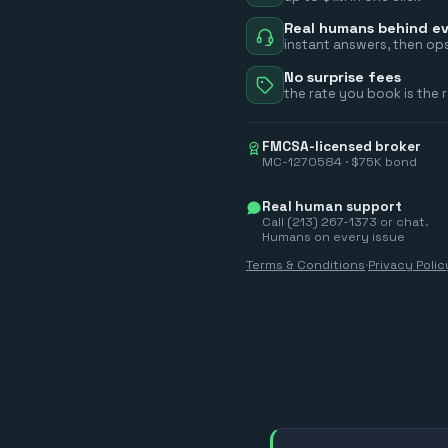
Real humans behind ev
instant answers, then ops
No surprise fees
the rate you book is the 
FMCSA-licensed broker
MC-1270584 · $75K bond
Real human support
Call (213) 267-1373 or chat.
Humans on every issue
Terms & Conditions
·
Privacy Polic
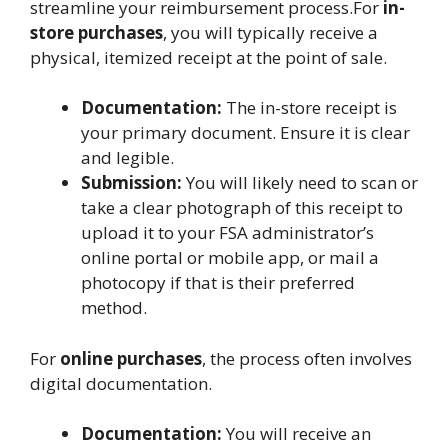
streamline your reimbursement process.For
in-
store purchases
, you will typically receive a
physical, itemized receipt at the point of sale.
Documentation:
The in-store receipt is
your primary document. Ensure it is clear
and legible.
Submission:
You will likely need to scan or
take a clear photograph of this receipt to
upload it to your FSA administrator’s
online portal or mobile app, or mail a
photocopy if that is their preferred
method.
For
online purchases
, the process often involves
digital documentation.
Documentation:
You will receive an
______________________________
## WORK INSTRUCTION
Skip every line before the one containing "You will likely need to scan or". Retype that line and the rest through the last one exactly as they stand in the listing.

## ANSWER TO THE EXERCISE
You will likely need to scan or
take a clear photograph of this receipt to
upload it to your FSA administrator’s
online portal or mobile app, or mail a
photocopy if that is their preferred
method.
For
online purchases
, the process often involves
digital documentation.
Documentation:
You will receive an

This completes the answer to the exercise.